## 課題
**1)** 背中の痛みについての本文に名前が出てくる圧痛点を、すべて挙げてください。
**2)** 背中の痛みについての本文のうち、「背中には内臓病変があらわれる」から「骨盤内臓器の異変を表します。」までを一字一句そのまま書き写してください。

## 本文
'''

背中が痛い。筋肉痛か?内臓痛か?それ以外か?
背中には内臓病変があらわれる
肩こりと同様に、背中の痛みは筋肉の疲労によって生じます。それだけでなく、背中の痛みは骨粗鬆症による脊椎の圧迫骨折や内臓の不調からくる場合もあります。
内臓の病変が背中に表れる場合、「鈍痛」であっても、その部位を押すことで「鋭い痛み」として感じることがあります。この部位を「圧痛点」といって、どの内臓の不調なのかを判断するための材料とすることができます。
例えば脊椎の両脇にあらわれる「脊椎側点」を押したときの痛みは、その高さにある内臓の病変とほぼ一致します。背中のほぼ真ん中にある「ボアス点」は胃潰瘍、背中の右の方にある「モーバン点(小野寺胆石圧痛点)」や背中の右下でお尻の上の方にある「小野寺臀部点」の圧痛は、胆石時の指標となります。ちなみに背中より少し下の腰の辺りにでる痛みは骨盤内臓器の異変を表します。
筋肉痛と内臓痛の特徴
背中の痛みが、単なる筋肉の疲労によるものか、内臓病変からのものかの判別の目安は次のようなものです。

'''

収集したデータ項目

'''

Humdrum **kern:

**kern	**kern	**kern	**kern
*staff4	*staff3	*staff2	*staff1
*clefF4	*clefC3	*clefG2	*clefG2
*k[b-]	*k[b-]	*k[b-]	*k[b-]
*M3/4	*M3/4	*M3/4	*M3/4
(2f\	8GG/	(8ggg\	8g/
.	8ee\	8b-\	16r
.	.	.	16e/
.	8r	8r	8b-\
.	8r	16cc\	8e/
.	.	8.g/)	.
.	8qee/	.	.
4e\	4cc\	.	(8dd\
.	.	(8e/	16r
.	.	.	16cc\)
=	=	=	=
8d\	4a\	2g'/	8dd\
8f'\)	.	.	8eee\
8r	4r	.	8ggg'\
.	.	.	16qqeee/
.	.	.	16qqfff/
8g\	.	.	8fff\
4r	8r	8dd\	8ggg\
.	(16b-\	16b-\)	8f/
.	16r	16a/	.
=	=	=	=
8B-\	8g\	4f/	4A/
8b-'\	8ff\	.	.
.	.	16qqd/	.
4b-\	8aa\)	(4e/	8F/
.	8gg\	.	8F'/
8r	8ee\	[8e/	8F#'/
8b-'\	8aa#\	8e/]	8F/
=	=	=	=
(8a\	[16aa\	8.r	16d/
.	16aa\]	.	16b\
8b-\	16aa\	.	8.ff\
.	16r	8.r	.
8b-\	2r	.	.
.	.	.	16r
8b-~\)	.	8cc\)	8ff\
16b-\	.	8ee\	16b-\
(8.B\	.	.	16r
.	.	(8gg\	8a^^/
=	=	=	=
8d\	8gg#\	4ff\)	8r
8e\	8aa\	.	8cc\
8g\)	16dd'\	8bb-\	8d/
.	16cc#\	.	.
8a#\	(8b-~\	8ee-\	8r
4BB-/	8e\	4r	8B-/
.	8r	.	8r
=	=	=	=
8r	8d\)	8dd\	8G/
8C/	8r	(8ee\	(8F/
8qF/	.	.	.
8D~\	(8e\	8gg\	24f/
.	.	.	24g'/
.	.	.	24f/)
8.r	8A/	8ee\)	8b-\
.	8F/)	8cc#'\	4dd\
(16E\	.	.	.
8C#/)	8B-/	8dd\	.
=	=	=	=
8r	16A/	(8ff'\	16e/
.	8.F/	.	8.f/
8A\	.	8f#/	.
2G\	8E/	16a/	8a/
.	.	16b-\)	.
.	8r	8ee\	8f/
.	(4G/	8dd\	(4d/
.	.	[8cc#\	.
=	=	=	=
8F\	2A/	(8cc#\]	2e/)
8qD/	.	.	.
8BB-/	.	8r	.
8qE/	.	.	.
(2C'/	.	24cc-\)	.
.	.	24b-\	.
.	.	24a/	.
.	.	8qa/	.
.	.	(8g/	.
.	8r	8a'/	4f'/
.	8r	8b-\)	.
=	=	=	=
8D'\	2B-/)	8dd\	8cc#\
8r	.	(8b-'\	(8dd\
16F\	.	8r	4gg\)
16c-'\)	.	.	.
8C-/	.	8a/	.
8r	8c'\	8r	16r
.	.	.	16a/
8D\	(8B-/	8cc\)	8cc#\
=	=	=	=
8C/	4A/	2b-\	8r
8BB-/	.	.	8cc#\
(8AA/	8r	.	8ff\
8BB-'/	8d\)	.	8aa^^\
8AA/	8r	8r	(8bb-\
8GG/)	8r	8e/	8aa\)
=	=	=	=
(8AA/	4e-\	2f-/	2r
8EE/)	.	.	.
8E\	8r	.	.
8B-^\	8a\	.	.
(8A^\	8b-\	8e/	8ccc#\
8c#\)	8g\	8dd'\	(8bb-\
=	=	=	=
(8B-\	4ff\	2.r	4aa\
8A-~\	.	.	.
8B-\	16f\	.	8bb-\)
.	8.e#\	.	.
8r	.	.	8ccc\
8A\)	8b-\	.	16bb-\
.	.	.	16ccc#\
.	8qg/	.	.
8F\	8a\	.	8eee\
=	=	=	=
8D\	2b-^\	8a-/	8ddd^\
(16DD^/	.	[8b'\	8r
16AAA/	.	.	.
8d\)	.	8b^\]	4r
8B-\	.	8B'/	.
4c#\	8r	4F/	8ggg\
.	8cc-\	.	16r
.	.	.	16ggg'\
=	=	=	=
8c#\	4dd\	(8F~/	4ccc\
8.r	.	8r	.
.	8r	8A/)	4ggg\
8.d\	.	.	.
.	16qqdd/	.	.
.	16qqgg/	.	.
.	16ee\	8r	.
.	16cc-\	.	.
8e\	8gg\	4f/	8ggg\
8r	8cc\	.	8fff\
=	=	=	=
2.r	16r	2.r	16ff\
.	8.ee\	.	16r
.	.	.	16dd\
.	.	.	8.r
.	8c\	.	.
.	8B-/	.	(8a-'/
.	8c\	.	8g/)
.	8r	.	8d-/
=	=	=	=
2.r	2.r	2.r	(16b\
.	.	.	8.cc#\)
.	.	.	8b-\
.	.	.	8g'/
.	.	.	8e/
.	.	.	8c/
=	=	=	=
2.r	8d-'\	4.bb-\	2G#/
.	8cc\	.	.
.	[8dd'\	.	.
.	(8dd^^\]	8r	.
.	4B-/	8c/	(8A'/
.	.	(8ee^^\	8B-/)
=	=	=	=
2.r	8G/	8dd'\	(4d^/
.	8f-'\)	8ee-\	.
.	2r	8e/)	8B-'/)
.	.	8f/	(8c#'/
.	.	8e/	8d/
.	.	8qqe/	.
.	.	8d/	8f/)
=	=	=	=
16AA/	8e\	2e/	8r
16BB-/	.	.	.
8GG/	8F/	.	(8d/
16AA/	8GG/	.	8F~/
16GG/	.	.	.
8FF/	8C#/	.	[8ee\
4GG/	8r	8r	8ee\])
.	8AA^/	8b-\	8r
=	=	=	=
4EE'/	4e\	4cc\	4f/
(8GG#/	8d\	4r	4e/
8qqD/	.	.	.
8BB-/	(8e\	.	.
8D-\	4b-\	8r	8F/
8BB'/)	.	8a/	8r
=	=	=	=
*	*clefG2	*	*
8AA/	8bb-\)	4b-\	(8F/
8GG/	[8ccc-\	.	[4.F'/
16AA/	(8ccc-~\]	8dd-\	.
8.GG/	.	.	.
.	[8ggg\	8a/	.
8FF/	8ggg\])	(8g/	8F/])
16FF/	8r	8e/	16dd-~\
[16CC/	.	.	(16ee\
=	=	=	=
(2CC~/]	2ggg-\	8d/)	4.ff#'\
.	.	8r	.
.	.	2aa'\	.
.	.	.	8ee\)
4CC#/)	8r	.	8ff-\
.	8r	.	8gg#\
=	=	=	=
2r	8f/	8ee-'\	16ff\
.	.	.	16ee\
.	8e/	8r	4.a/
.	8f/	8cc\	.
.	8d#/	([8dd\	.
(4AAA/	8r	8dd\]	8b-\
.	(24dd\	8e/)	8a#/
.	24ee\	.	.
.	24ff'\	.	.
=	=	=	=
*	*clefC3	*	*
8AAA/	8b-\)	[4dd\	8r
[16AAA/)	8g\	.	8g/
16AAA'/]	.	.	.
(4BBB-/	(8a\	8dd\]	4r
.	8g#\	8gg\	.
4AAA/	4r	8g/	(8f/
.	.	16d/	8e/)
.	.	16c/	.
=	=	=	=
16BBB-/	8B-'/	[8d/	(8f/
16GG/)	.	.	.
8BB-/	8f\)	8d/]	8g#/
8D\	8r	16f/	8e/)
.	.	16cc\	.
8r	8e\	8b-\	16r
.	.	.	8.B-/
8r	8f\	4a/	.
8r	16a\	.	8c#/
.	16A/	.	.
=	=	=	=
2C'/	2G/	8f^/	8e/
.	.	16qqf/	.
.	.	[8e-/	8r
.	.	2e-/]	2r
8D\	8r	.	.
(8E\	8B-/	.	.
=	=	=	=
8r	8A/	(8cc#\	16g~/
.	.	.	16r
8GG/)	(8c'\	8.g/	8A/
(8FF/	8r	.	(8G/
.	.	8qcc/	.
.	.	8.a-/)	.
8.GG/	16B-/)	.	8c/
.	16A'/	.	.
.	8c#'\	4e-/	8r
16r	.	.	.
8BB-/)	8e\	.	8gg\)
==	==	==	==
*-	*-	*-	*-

'''

## 解答
**1)** 脊椎側点、ボアス点、モーバン点(小野寺胆石圧痛点)、小野寺臀部点

**2)**
背中には内臓病変があらわれる
肩こりと同様に、背中の痛みは筋肉の疲労によって生じます。それだけでなく、背中の痛みは骨粗鬆症による脊椎の圧迫骨折や内臓の不調からくる場合もあります。
内臓の病変が背中に表れる場合、「鈍痛」であっても、その部位を押すことで「鋭い痛み」として感じることがあります。この部位を「圧痛点」といって、どの内臓の不調なのかを判断するための材料とすることができます。
例えば脊椎の両脇にあらわれる「脊椎側点」を押したときの痛みは、その高さにある内臓の病変とほぼ一致します。背中のほぼ真ん中にある「ボアス点」は胃潰瘍、背中の右の方にある「モーバン点(小野寺胆石圧痛点)」や背中の右下でお尻の上の方にある「小野寺臀部点」の圧痛は、胆石時の指標となります。ちなみに背中より少し下の腰の辺りにでる痛みは骨盤内臓器の異変を表します。